Bizler artık o evin önünde yatıyor, kalkıyorduk. Bir sahibimiz, köyde yürüyüşe çıktığında biz de onunla yürüyorduk. Köydeki arkadaşına uğradığında biz de kapıda bekliyorduk dönüş anına kadar. İşte o sıralarda ben hamile kaldım. Kış aylarıydı ve çocuklarımı güvenli bir yerde doğurmam gerekiyordu. Bir gece sancılarım başladı, doğum vaktim gelmişti. Son bir gayretle duvardan atladım ve köşedeki zakkum ağacının altına yattım. İki sahibim gece yarısı eve döndüklerinde inleme sesimi duyarak yanıma geldi. O sırada ilk yavrumu toprağa doğurmuştum. Soğuk bir geceydi… Altıma battaniye serdiler, üzerimi örttüler. Sabahleyin yanıma geldiklerinde dokuz yavrumu emziriyordum. İki ay o bahçede yedim, içtim, yavrularımı emzirdim. Yağmurdan ıslanmayayım diye üzerime tahta ve naylonla kulübe yaptılar. Onların köpekleriyle hiç kavga etmedik, kardeşçe geçindik. Eee, bizler bize uzatılan eli ısırmayız, insanoğlunun aksine. İsmim o günlerden kalmadır… Akıllı davranıp bahçede doğurduğum için Zekiye oldum. Dokuz yavrumdan hayatta kalan dört yavrum sahiplendirildikten sonra artık bahçeden ayrılma, sokaklara arkadaşlarımın yanına dönme vaktim gelmişti.
İNSAN OLAN-OLMAYAN
Sonuçta ben bir sokak köpeğiyim, çevreyi dolaşmalıyım, diğer köpeklerin hallerini görmeliydim. Mesela buradaki villanın birinde iki tane golden retriver var… Onların cüsselerine göre küçük gelen bir kafesin içindeler. Onları hiç sahipleriyle gezerken görmedim. Kendi dışkılarının içinde yatıyorlar çoğu zaman. Şu sıcak günlerde taslarında içecek suları yok. O evin yanında üç tane golden var. Geçen hafta bahçenin arka tarafına beton döktüler. Uzunca bir bölümü telle çevirdiler ve üzerini tenteyle örttüler. “İşte insan” dedim. Dolaşırken bir başka ev gördüm… Kocaman bir villa, bahçesi de kocaman. Kocaman bir alan çimle kaplanmış. Bahçenin köşesine ince uzun ama daracık bir alan iki köpeğe ayrılmış. Bir rothweiler ve bir shar-pei sıcaktan bunalmış, mutsuz bir halde birbirlerine yarenlik ediyor. Çok merak ediyorum insanların bu köpek sevgilerine… “O koca bahçede özgürce dolaşmalarına izin vermeyecekseniz, gezdirmek için dışarıya çıkarmayacaksanız, sadece sirk hayvanı gibi seyirlik olarak kullanarak egolarınızı tatmin edecekseniz, niye cins cins köpekleri alıyorsunuz?” diye sormak istiyorum onlara.
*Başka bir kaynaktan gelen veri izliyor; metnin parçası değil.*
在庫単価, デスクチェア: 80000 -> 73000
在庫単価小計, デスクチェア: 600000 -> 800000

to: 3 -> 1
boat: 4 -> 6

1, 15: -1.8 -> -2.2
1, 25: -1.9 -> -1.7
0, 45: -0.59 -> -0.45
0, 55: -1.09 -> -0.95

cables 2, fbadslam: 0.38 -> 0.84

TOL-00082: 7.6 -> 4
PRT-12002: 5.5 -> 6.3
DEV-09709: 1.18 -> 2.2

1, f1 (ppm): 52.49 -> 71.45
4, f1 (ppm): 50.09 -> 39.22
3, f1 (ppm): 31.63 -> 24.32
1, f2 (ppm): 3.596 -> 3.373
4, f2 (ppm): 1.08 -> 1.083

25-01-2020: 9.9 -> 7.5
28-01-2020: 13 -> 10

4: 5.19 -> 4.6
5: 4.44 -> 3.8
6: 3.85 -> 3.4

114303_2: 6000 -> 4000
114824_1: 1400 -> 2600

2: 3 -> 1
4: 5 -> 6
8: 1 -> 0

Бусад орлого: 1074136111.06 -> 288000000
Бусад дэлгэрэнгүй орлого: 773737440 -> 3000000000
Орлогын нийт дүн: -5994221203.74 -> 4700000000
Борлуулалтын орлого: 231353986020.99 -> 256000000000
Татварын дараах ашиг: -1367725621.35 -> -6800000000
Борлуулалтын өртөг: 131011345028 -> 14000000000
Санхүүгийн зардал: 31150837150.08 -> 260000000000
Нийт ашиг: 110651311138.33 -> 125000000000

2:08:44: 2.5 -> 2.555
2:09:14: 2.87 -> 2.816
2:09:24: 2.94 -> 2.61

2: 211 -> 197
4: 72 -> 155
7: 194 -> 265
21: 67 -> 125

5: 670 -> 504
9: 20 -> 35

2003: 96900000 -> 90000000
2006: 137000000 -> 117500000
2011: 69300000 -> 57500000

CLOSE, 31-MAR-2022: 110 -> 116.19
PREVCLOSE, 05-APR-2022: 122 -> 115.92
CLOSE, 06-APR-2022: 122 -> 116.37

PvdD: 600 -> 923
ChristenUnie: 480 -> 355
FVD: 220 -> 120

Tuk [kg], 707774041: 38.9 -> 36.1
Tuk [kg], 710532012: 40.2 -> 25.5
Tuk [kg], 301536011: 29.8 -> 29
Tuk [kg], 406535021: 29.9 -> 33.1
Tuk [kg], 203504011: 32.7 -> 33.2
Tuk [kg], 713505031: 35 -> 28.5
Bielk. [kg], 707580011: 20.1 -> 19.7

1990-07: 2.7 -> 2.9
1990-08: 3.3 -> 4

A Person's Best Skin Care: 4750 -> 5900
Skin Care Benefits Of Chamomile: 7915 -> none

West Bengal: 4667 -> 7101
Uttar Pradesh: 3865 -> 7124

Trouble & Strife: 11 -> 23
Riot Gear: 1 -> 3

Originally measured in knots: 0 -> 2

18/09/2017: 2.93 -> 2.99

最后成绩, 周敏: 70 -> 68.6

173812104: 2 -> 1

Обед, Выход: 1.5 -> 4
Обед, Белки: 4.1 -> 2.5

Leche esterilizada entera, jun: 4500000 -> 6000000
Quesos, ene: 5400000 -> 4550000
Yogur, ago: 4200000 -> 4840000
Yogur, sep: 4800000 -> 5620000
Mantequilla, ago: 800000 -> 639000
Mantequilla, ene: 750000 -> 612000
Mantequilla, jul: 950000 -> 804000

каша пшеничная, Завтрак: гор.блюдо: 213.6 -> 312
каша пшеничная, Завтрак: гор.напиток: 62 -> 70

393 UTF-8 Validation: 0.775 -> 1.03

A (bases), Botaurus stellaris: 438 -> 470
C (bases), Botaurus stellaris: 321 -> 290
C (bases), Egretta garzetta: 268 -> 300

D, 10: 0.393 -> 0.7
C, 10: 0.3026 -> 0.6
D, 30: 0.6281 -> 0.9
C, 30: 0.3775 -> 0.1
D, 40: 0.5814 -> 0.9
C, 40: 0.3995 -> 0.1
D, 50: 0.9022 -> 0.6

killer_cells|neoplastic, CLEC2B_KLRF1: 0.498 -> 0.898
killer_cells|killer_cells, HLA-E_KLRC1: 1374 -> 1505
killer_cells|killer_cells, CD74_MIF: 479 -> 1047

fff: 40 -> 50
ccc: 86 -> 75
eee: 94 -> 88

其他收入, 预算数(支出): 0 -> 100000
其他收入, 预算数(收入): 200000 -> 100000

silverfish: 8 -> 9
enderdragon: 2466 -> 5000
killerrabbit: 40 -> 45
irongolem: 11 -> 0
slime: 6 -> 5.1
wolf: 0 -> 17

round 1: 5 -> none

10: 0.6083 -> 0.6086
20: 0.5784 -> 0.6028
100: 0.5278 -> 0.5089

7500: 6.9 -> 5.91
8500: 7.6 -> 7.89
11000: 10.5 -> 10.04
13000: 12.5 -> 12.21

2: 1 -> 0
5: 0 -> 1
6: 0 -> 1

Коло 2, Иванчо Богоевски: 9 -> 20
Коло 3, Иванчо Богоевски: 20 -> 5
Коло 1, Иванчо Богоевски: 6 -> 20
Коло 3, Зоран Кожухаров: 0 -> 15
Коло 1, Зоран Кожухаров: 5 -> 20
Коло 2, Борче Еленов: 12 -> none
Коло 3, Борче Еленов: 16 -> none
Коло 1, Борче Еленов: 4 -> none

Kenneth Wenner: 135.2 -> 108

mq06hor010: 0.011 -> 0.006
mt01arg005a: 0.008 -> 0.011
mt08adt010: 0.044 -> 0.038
Bizlere de bir yudum suyu, bir tabak yemeği çok görenler var çevremizdeki villalarda. Bunlardan biri belediyeye şikâyet etti bizi. Onlardan bizi zehirlemelerini bile istediler. Ama belediye karşı çıktı bu isteğe. O iki kadın hep sahiplendi bizleri. Bizler de bunun karşılığında o kapının önünden hiç ayrılmıyoruz, içeriye yabancıları sokmuyoruz, havlayarak tepkimizi gösteriyoruz.
HADE!
Biz sokak köpeklerinin yaşam süreleri bellidir… Sokaklarda doğarız, birçoğumuz daha gözlerimiz açılmadan ya mikroptan, ya bakımsızlıktan ölür gideriz. Yaşama tutunanlarımızın ömrü ise çok çok iki senedir. Bizler de açlıktan, susuzluktan ya da bir araba çarpması sonucu ölürüz. Biz dört arkadaş şanslı sokak köpekleriyiz, çünkü bizi doyuran, kısırlaştıran, hasta olursak ilgilenen iki sahibimiz var. Peki, ya diğerleri? Barınakların halinin nasıl içler acısı olduğunu biliyorum ve orada yaşayan hemcinslerim için çok üzülüyorum. Biz Kıbrıs’ta o kadar çoğuz ki… Durmadan da çoğalıyoruz. Geçenlerde sahiplerim, “Lefkoşa’nın çeşitli yerlerine sokak köpekleri için suluklar konulacak, kısırlaştırma başlayacak sonra da bir barınak yapılacakmış” diye konuşuyorlardı. Benim yaşadıklarımdan, gördüklerimden sonra pek ümidim yok ama yine de bekliyorum. Küçük bir adım bile gelecek için bir umuttur diye düşünüyorum… Kıbrıslı’nın hayvan sevmediğini düşünmek istemiyorum.